Ntvnews.id, Jakarta - Wakil Presiden Iran, Mohammad Jafar Ghaempanah memastikan bahwa Presiden Iran Masoud Pezeshkian berada dalam kondisi sehat dan bugar setelah serangan militer yang dilakukan oleh Israel dan Amerika Serikat pada Sabtu, 28 Februari 2026.
Pernyataan tersebut disampaikan Ghaempanah melalui platform media sosial X. Ia menegaskan bahwa kondisi presiden tetap stabil meskipun situasi keamanan di negara tersebut sedang memanas akibat serangan yang terjadi di tengah proses perundingan internasional.
“Terlepas dari serangan pengecut rezim Zionis dan Amerika Serikat selama perundingan berlangsung, Pezeshkian berada dalam kondisi kesehatan yang sepenuhnya baik,” tulisnya.
Di sisi lain, juru bicara Kementerian Luar Negeri Iran, Ismail Baghaei menyampaikan bahwa Menteri Luar Negeri Abbas Araghchi juga tidak mengalami luka dalam serangan tersebut.
Isrel serang Iran (The Guardian)
Baca Juga: Dubes RI Ungkap Kondisi WNI di Teheran Usai Serangan Israel dan AS
Menurutnya, situasi pemerintahan Iran masih berjalan normal meski ketegangan regional meningkat.

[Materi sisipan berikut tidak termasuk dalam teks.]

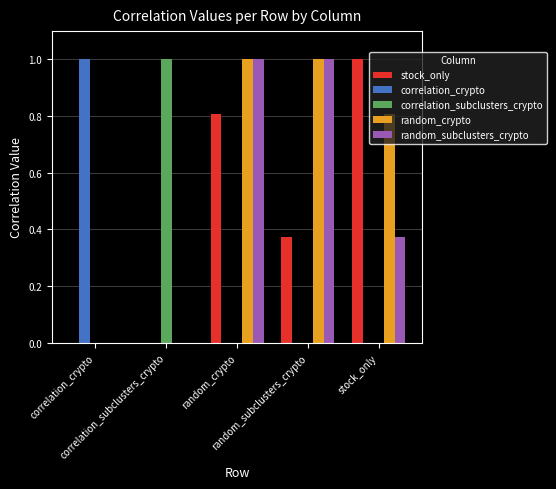

What is the maximum value shown in the chart?

1.0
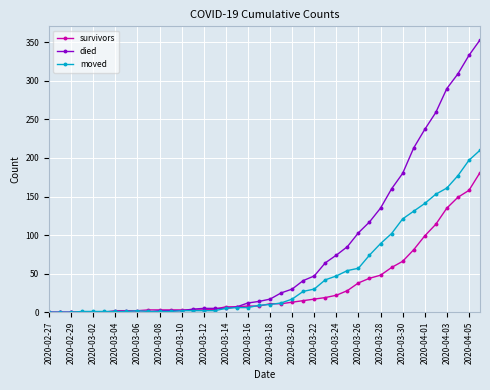

Which series has the largest total across all categories?

died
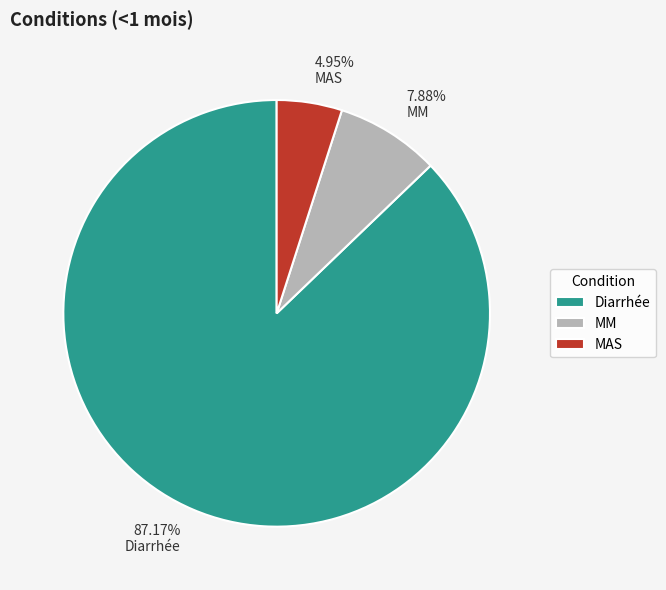

Does Diarrhée represent more than half of the total?

Yes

"Menteri Luar Negeri Iran Abbas Araghchi baik-baik saja," katanya.
Serangan militer dilaporkan dilakukan oleh Amerika Serikat melalui operasi udara dan laut yang menyasar beberapa titik strategis di wilayah Iran.
Sebelumnya, Presiden AS Donald Trump pada 20 Februari sempat menyatakan bahwa pemerintahnya mempertimbangkan opsi serangan terbatas terhadap Iran.